== Document text ==
[Start]
The main advance is the progression towards real-world sensor selection and packaging. If you look at all the cars which completed the Urban Challenge, and the Google cars, you'll notice the spinning Velodyne laser sensor on the roof. It is a great sensor and makes autonomous driving much easier. Unfortunately, that sucker costs more than most luxury cars and would never be deployed the real-world since nobody wants a spinning can on their roof.
Carnegie Mellon would not have won the Urban Challenge without that sensor or the others littered all over the exterior of the car. The major advance for this new Carnegie Mellon car is comparable performance with cheaper sensors fully packaged within the car. This is a big deal since (a) economics limits which sensors you can buy and (b) the car body and shape limit the size and location of sensors. These obviously limit your overall sensing capability.
The new car also has better computer packaging. Most autonomous vehicles have no trunk space and frequently have no back seat room. For a historical perspective, Carnegie Mellon's Navlab 1, which found a spot and parallel parked autonomously in 1992, had racks of computers and an extra air conditioning system to handle the heat load. Urban Challenge vehicles also had racks in their trunk areas. The Cadillac SRX team was able to cram all the computational gear out of sight. This is really Moore's Law, etc but it is still a respectable achievement.
V2V is peer-to-peer and really focused on reducing reaction times. It allows the car ahead to instantly tell the car behind it is braking. This means less latency for corrective action. This also helps non-autonomous cars since V2V equipped vehicles could, theoretically, suck up some of the shockwaves present in current highway driving.
Then live closer to your work.
Great solution! So when are you buying me a new house?
With 30,,000 dead every year in the US alone this is tech whose time has come. The Google car has already distinguished itself on California's roads as a safe driver. At this point Robots cannot do worse than sensory-limited, distracted, angry, drunk, stoned, tired people behind most wheels. I have been driving for 40 years in some of the worst places. Bangkok, Istanbul, Moscow, Yerevan you name it. And I have had some close calls,
I am so ready for a self driver. Even without a network these cars seem to do well among human drivers. Imagine when all cars are talking to each other. Beautiful. If I want to drive I will go to a track. Or hop into a simulator.
[End]
== Extracted entries ==
[Start]
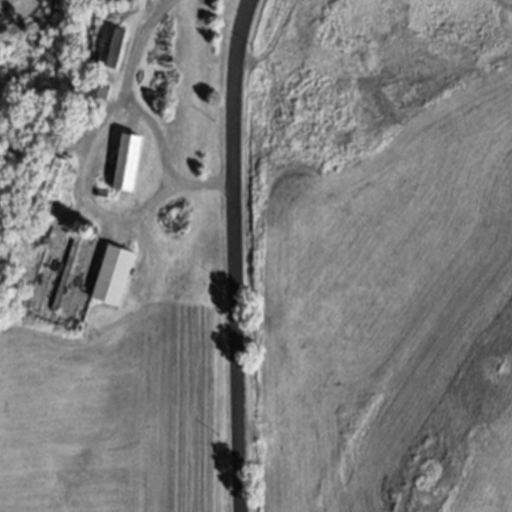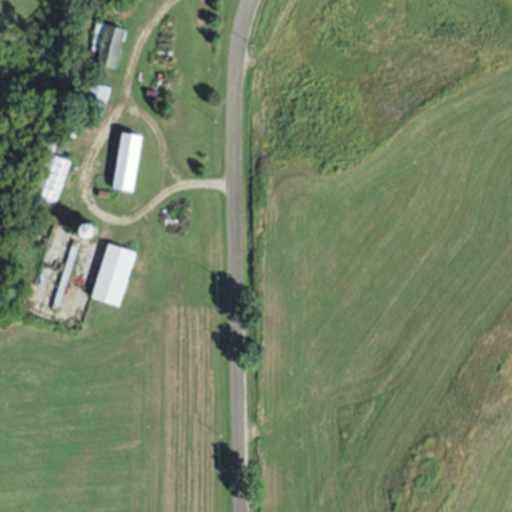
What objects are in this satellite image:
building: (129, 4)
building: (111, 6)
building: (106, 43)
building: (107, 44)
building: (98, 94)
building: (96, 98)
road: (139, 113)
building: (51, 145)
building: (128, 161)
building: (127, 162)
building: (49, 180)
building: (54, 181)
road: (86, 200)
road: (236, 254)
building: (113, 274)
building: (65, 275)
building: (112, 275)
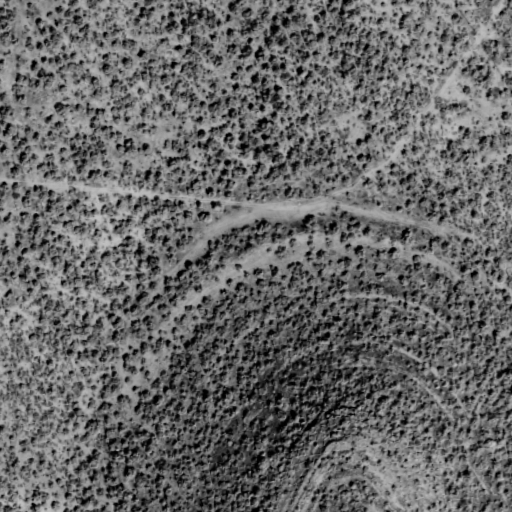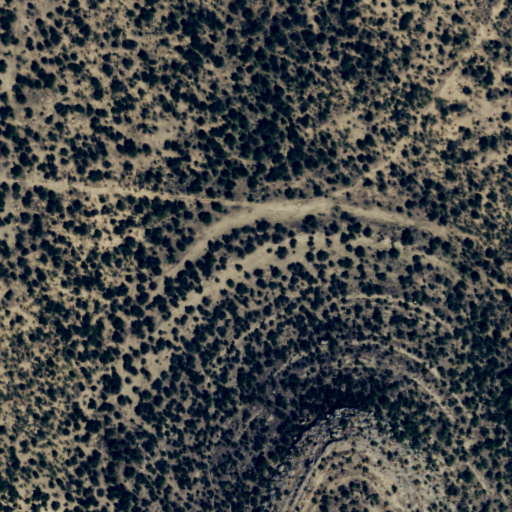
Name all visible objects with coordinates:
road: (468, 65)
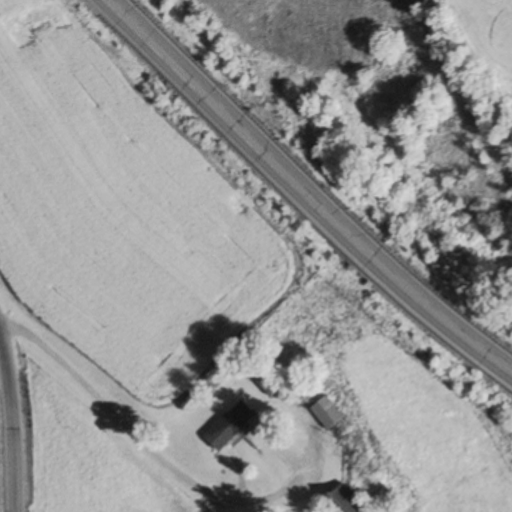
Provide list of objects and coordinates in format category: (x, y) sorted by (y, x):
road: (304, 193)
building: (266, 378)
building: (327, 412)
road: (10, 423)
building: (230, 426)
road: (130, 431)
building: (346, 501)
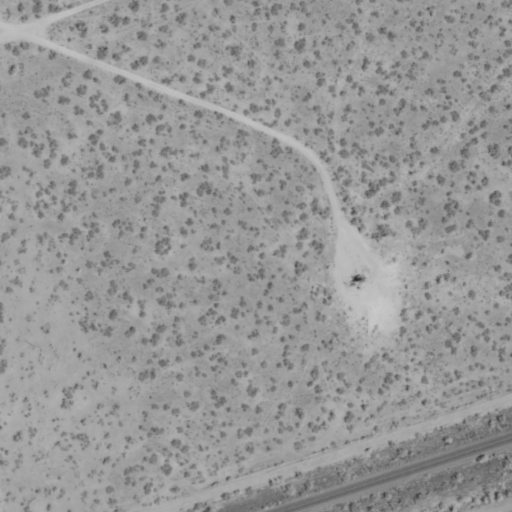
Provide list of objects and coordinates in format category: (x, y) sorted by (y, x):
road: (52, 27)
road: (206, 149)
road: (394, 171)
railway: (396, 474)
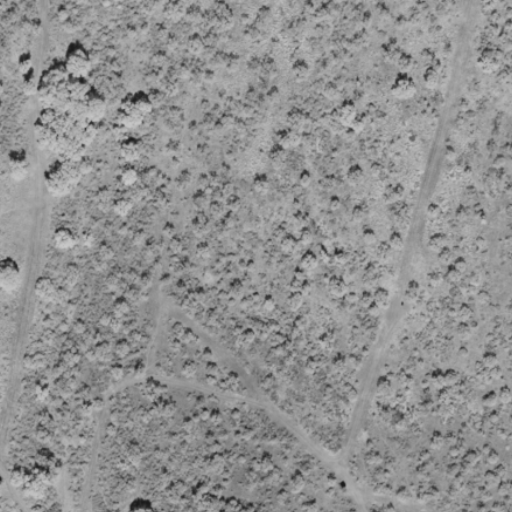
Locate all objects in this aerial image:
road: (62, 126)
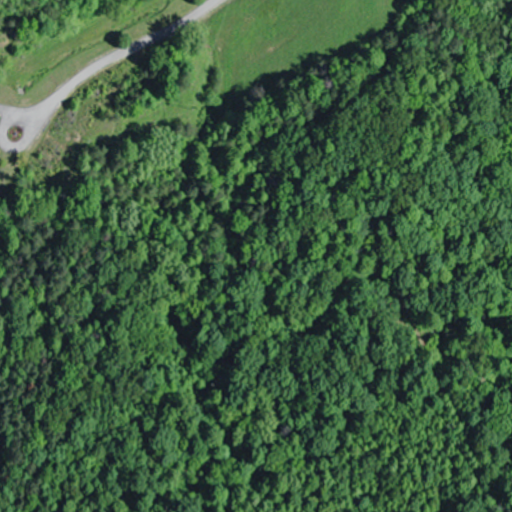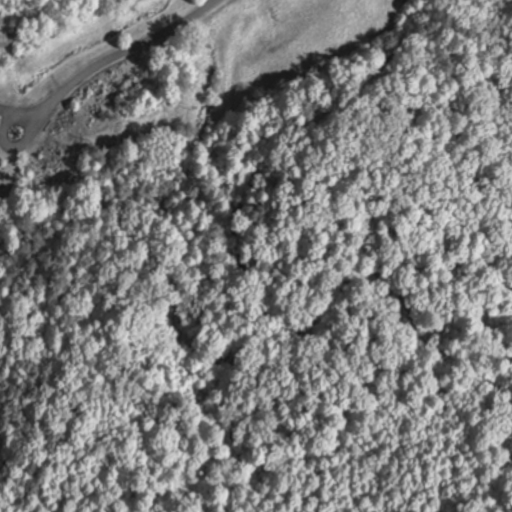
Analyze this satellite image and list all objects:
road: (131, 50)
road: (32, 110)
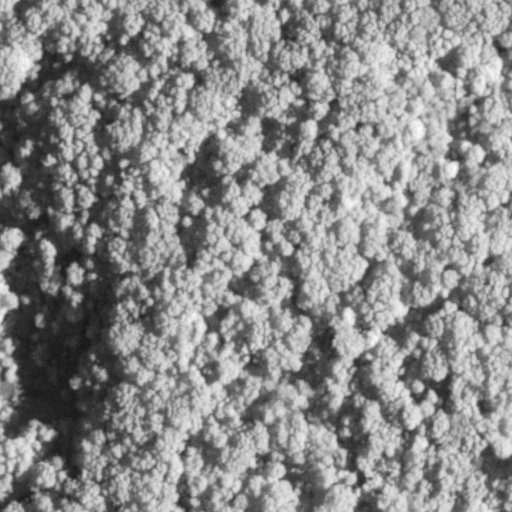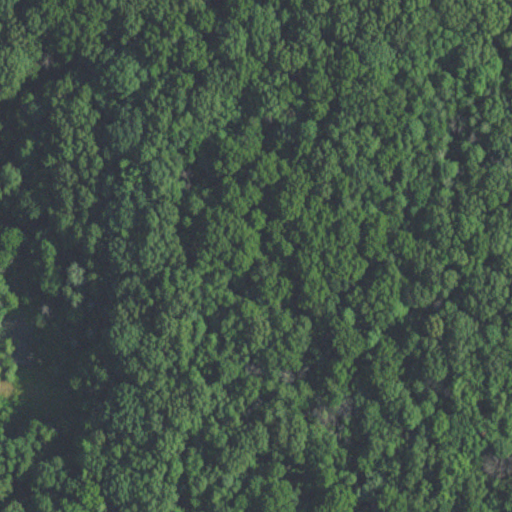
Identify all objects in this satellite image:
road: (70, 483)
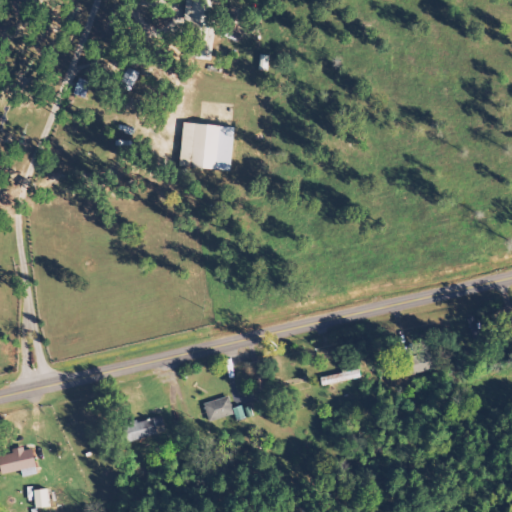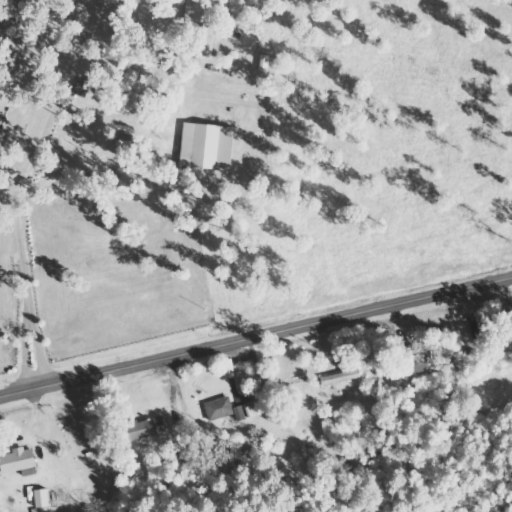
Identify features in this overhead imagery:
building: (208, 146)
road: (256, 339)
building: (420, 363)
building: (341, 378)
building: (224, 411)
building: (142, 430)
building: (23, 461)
[End]
== Written exercise 1 ==
Transcribe the text on self-driving cars from "Great solution! So" up to and including "into a simulator.".
== Written exercise 2 ==
According to the text on self-driving cars, in what year did Carnegie Mellon's Navlab 1 autonomously find a spot and parallel park?
== Written exercise 3 ==
Write the next part of the text on self-driving cars, picking up after its final sentence.

== Written answer 1 ==
Great solution! So when are you buying me a new house?
With 30,,000 dead every year in the US alone this is tech whose time has come. The Google car has already distinguished itself on California's roads as a safe driver. At this point Robots cannot do worse than sensory-limited, distracted, angry, drunk, stoned, tired people behind most wheels. I have been driving for 40 years in some of the worst places. Bangkok, Istanbul, Moscow, Yerevan you name it. And I have had some close calls,
I am so ready for a self driver. Even without a network these cars seem to do well among human drivers. Imagine when all cars are talking to each other. Beautiful. If I want to drive I will go to a track. Or hop into a simulator.

== Written answer 2 ==
In 1992.

== Written answer 3 ==
You are traveling down a street at significant speed. A little girl runs into the opposite lane and a car in that lane swerves, to avoid the little girl, and is now on a head on collision course with you. To the side of the road is another child standing in the grass by the curb, if you turn off the road he will be killed. What now?
As a human driver, You're taking the head-on vehicle. It will probably kill you, but that's the right choice and, more importantly, that's YOUR choice.
What does the driverless car do? If the car chooses to go straight, is it not deciding to kill you?
This is a very straightforward scenario, that happens every day.
Sorry to hear about your accident and injuries, but you lost me when you wrote "...when you are between a concrete barrier and an elderly driver that doesn't notice your horn there aren't many options." Now, I admit that I wan't there, and there may not have been any options as you assert, but generally if one is hitting the horn, one would be better served taking some other action instead; like hitting the brakes or otherwise taking evasive manuvers.
You mentioned defensive driving courses. As I understand it, one of the main tenents of defensive driving is "be prepared to control your vehicle, because you can't control the other persons vehicle" (Blowing the horn is essentially attempting to control the other vehicle.)
To get back on topic: This is the thing that the autonomous cars are actually quite good at, reacting to exactly what is happening, not what the "driver" is expecting to happen. That and not over-reacting; such as the tendency for people to steer out of one accident and right into another (often a worse, head on accident).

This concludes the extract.